# Problem to work on:
Reproduce the stretch from the line containing "6.6/10 | By Michael Winterbottom" through the line containing "Jul 1st, 2008", changing "United Kingdom" to "Canada" and leaving everything else unaltered.

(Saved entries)

· · · ·

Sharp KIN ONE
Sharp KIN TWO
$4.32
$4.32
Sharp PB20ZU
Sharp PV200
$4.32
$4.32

· · · ·

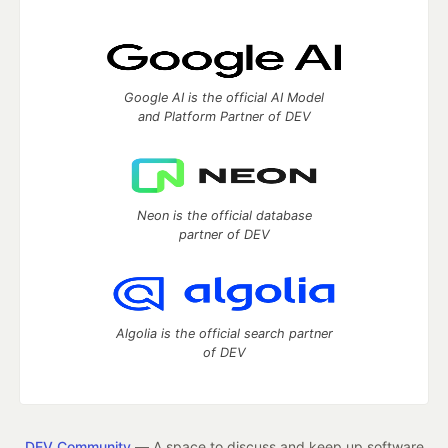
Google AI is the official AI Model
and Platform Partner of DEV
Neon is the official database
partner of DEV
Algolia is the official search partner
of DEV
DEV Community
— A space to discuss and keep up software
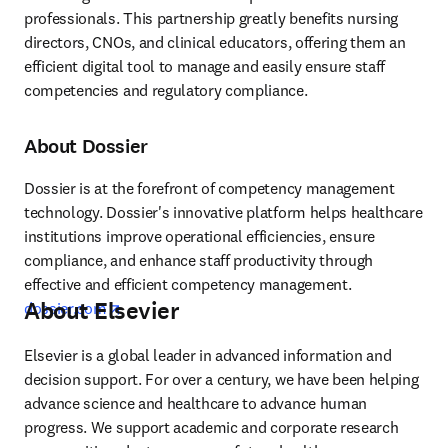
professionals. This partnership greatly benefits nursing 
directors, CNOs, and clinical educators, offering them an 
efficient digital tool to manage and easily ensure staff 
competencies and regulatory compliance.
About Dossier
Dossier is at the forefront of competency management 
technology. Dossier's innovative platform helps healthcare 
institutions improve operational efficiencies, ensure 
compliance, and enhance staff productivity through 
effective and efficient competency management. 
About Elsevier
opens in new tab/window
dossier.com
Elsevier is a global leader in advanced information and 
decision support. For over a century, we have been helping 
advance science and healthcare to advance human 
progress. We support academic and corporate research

· · · ·

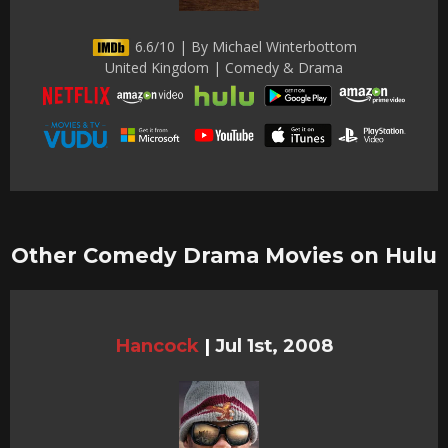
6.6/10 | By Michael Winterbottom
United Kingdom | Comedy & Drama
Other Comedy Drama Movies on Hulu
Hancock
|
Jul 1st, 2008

· · · ·

# Exercise response:
6.6/10 | By Michael Winterbottom
Canada | Comedy & Drama
Other Comedy Drama Movies on Hulu
Hancock
|
Jul 1st, 2008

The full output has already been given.